[Stored dataset items]
*****

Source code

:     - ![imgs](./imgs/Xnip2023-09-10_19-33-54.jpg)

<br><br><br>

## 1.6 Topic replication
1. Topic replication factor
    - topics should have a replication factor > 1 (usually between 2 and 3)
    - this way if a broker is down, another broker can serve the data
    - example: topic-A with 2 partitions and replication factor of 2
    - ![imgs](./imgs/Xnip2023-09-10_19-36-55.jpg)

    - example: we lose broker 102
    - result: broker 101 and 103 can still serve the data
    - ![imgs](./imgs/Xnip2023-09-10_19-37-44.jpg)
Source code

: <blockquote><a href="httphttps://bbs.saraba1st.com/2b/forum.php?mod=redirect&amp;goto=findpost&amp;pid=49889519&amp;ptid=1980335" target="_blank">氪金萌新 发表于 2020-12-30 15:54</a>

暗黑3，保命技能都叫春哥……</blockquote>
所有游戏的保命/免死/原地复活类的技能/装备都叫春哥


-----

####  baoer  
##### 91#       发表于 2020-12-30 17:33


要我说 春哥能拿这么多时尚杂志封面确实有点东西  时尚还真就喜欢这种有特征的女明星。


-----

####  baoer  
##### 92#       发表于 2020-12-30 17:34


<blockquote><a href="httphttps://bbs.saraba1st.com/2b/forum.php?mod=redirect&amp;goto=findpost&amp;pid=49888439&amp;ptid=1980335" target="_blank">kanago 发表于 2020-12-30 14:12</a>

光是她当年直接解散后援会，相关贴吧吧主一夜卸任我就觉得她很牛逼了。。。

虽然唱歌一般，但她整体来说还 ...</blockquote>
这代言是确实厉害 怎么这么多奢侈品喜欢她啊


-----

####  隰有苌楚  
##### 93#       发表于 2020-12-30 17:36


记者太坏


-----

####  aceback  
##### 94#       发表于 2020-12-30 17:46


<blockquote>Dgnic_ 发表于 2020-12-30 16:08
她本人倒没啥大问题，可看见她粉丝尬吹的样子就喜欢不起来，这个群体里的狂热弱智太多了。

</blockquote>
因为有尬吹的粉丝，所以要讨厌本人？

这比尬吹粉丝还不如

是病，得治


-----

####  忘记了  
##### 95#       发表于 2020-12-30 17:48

*****

Recast the records above, from the line with "要我说 春哥能拿这么多时尚杂" through the end of the records, as a Markdown table with the columns No. and Text. Number the rows from 1, give each line in its own row, and leave out blank lines.

ANSWER AREA =>
| No. | Text |
|---|---|
| 1 | 要我说 春哥能拿这么多时尚杂志封面确实有点东西  时尚还真就喜欢这种有特征的女明星。 |
| 2 | ----- |
| 3 | ####  baoer   |
| 4 | ##### 92#       发表于 2020-12-30 17:34 |
| 5 | <blockquote><a href="httphttps://bbs.saraba1st.com/2b/forum.php?mod=redirect&amp;goto=findpost&amp;pid=49888439&amp;ptid=1980335" target="_blank">kanago 发表于 2020-12-30 14:12</a> |
| 6 | 光是她当年直接解散后援会，相关贴吧吧主一夜卸任我就觉得她很牛逼了。。。 |
| 7 | 虽然唱歌一般，但她整体来说还 ...</blockquote> |
| 8 | 这代言是确实厉害 怎么这么多奢侈品喜欢她啊 |
| 9 | ----- |
| 10 | ####  隰有苌楚   |
| 11 | ##### 93#       发表于 2020-12-30 17:36 |
| 12 | 记者太坏 |
| 13 | ----- |
| 14 | ####  aceback   |
| 15 | ##### 94#       发表于 2020-12-30 17:46 |
| 16 | <blockquote>Dgnic_ 发表于 2020-12-30 16:08 |
| 17 | 她本人倒没啥大问题，可看见她粉丝尬吹的样子就喜欢不起来，这个群体里的狂热弱智太多了。 |
| 18 | </blockquote> |
| 19 | 因为有尬吹的粉丝，所以要讨厌本人？ |
| 20 | 这比尬吹粉丝还不如 |
| 21 | 是病，得治 |
| 22 | ----- |
| 23 | ####  忘记了   |
| 24 | ##### 95#       发表于 2020-12-30 17:48 |